Arlington, VA, July 30, 2013 — The National Rural Electric Cooperative Association (NRECA) expressed concern that efforts by the Rural Utilities Service (RUS) to develop and implement a project finance program will be counterproductive to RUS’s and the U.S. Department of Agriculture’s efforts to support their core missions of serving rural America.
To date, the Rural Electrification Act has successfully supported the electrification of the rural United States using a system-wide lien finance structure under which borrowers that are load serving utilities pledge their entire electric systems as security. System financing has resulted in excellent performance of the RUS loan portfolio for both taxpayers and borrowers. In contrast, the federal government’s track record of project financing for renewable energy has proven that a renewable energy project finance program is a much riskier, more costly endeavor.
Excerpts of the comments appear below, including observations in response to some of the questions posed in the Project Finance ANPR, and the and the full text is available here.
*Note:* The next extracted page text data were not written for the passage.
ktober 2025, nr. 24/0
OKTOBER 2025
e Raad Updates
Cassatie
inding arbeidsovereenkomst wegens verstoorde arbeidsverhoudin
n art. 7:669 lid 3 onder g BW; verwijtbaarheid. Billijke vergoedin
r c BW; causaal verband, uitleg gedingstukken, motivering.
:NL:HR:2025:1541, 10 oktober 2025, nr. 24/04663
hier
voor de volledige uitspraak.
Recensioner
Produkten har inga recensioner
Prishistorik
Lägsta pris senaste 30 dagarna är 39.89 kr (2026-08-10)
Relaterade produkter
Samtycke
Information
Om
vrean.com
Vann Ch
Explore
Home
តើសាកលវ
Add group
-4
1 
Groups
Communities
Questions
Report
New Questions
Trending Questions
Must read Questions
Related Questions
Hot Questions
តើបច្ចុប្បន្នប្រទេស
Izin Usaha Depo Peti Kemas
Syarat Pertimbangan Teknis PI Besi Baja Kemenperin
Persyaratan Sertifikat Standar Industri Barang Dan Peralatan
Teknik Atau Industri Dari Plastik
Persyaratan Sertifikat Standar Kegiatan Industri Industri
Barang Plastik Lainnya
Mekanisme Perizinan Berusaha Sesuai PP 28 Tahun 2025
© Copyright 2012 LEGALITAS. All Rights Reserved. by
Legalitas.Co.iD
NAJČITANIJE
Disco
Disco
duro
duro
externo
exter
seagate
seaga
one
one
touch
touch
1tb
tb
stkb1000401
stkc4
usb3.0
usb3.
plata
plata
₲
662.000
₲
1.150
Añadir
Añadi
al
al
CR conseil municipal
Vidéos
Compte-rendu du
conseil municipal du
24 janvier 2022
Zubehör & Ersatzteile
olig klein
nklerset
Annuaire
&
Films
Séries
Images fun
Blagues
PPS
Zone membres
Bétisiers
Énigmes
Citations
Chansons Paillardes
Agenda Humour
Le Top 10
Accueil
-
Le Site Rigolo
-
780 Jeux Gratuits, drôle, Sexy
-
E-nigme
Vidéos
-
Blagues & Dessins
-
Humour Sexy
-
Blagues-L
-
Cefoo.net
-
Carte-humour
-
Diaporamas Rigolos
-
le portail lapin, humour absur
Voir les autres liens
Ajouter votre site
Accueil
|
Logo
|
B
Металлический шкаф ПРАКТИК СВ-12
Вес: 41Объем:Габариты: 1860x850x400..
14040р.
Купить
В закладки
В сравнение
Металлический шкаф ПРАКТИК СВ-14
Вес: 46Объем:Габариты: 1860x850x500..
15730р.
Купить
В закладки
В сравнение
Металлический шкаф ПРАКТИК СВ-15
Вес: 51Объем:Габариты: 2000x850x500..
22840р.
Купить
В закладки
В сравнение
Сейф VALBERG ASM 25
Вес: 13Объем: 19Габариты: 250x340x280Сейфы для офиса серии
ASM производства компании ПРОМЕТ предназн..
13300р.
RUS’s current borrowers do not need an RUS project finance program, and an RUS project finance program is not needed to support the development of renewable energy.
Project finance lending done by RUS will be significantly more risky than the utility system lien lending it has been doing with electric cooperative borrowers.
An RUS project finance program will require a significant increase in direct costs for increased staffing and outside consultants.
RUS’s already limited staff does not have the capacity or the necessary experience to develop and implement a project finance program.
Appropriations and calculation of the credit subsidy for any RUS project finance program should be done separately from appropriations and credit subsidy calculations for RUS’s traditional utility system lien program financing.
The National Rural Electric Cooperative Association is the national service organization that represents the nation’s more than 900 private, not-for-profit, consumer-owned electric cooperatives, which provide service to 42 million people in 47 states.